Senate Republicans blocked an independent bipartisan commission to investigate the attack in which hundreds of Donald Trump supporters stormed the Capitol and disrupted the certification of Joe Biden’s election victory.

The new House panel will have eight members appointed by Pelosi and five appointed “after consultation with” Republican Minority Leader Kevin McCarthy. A Pelosi aide said the speaker was considering including a Republican among her nominations, bringing the division to 7-6.

Pelosi said January 6 was “one of the darkest days in our nation’s history.”

“The select committee will investigate and report on the facts and causes of the attack and report recommendations to prevent any future attacks,” he said.

Democrats are likely to investigate Trump’s role in the siege and the right-wing groups that were present. Nearly three dozen House Republicans voted to create an independent panel, which would have even been partisan. Seven Republicans in the Senate supported that bill.

The new committee will have the power of summons and will not have an end date.
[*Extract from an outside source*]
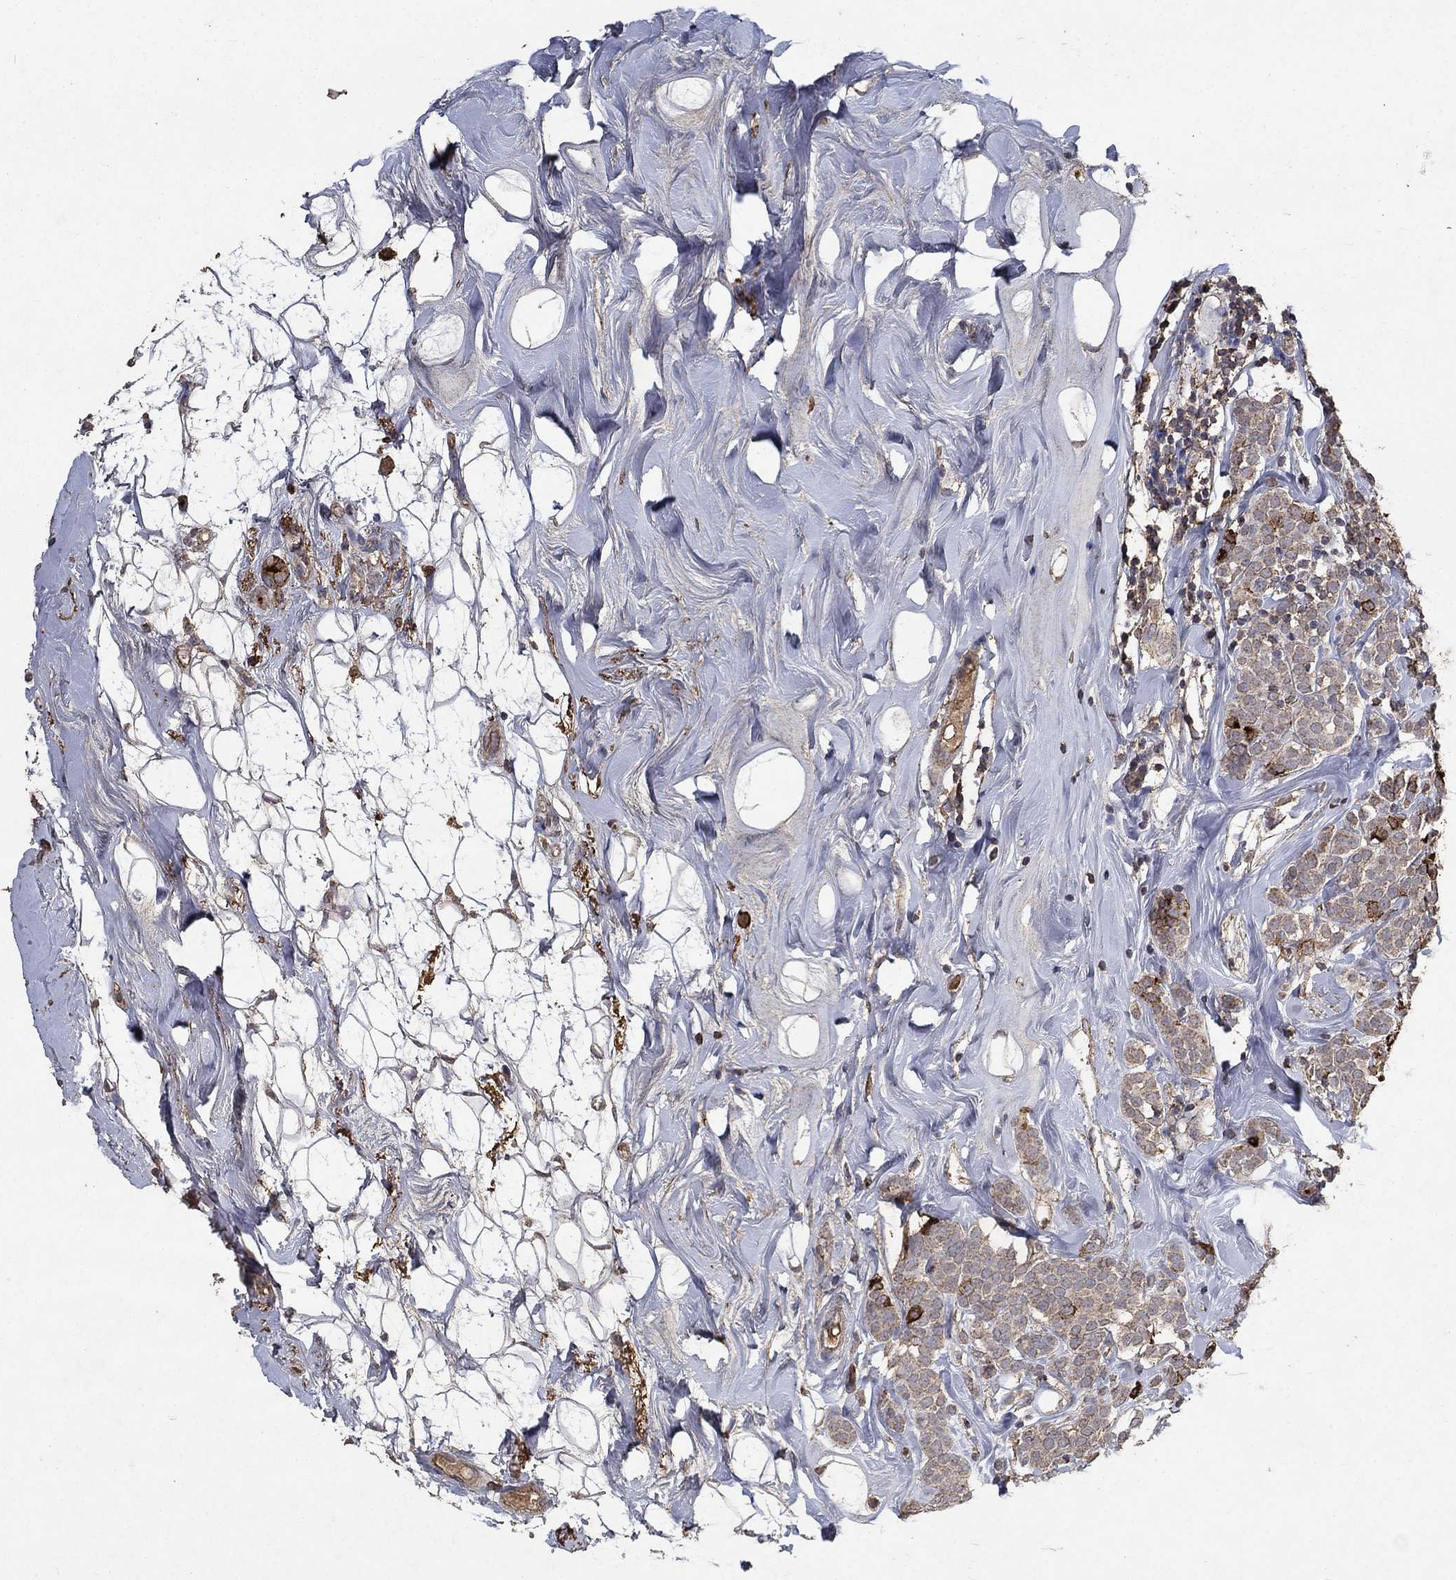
{"staining": {"intensity": "strong", "quantity": "25%-75%", "location": "cytoplasmic/membranous"}, "tissue": "breast cancer", "cell_type": "Tumor cells", "image_type": "cancer", "snomed": [{"axis": "morphology", "description": "Lobular carcinoma"}, {"axis": "topography", "description": "Breast"}], "caption": "Strong cytoplasmic/membranous protein staining is seen in approximately 25%-75% of tumor cells in lobular carcinoma (breast).", "gene": "CD24", "patient": {"sex": "female", "age": 49}}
It may issue interim reports.

Trump is not explicitly mentioned in the legislation, which directs the committee to investigate “facts, circumstances and causes related to the national terrorist attack of January 6, 2021 against the United States Capitol Complex and related to interference with the peaceful transfer. power”.
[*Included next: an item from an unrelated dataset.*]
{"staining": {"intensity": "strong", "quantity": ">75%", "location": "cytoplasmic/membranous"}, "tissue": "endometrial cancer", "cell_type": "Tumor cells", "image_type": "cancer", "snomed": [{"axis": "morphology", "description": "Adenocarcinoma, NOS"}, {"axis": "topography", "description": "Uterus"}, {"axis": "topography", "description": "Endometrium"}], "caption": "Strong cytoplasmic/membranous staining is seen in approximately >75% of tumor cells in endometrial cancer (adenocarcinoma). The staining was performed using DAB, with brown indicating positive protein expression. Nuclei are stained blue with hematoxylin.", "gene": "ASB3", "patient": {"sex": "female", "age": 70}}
The panel will also study “influencing factors that fostered such an attack on American democracy while participating in a constitutional process.”

Pelosi has not said who will chair the committee. She has said she is “hopeful that there may be a commission at some point.” Senate Majority Leader Chuck Schumer has said he could vote for a second ballot to form the independent body, but there is no indication that Republican votes have changed.

Many Republicans have sidelined questions about the insurrection, including how the administration and law enforcement overlooked Trump’s intelligence and role.

One Republican has said the rioters looked like tourists and another insisted that a Trump supporter named Ashli ​​Babbitt, who was shot to death while trying to enter the House, was “executed.”

Two officers who fought the rioters, Metropolitan Officer Michael Fanone and Capitol Officer Harry Dunn, have been lobbying Republicans. They met with McCarthy on Friday and said they asked him to report comments that downplayed the violence.

Fanone said he asked McCarthy to commit to not putting “the wrong people” on the new selection committee and that McCarthy said he would take it seriously. McCarthy’s office did not respond to requests for comment.

Officers also asked McCarthy to denounce 21 Republicans who voted against awarding medals of honor to the Capitol and the Metropolitan Police for their service on January 6. Dozens of people suffered injuries, including chemical burns, brain injuries and broken bones.

McCarthy, who voted in favor of the measure, told them that he would deal with those members in private.

Seven people died during and after the riots, including Babbitt and three Trump supporters who died from medical emergencies. Two police officers died by suicide and a third, Brian Sicknick, collapsed and died after interacting with protesters. A coroner determined that he died of natural causes.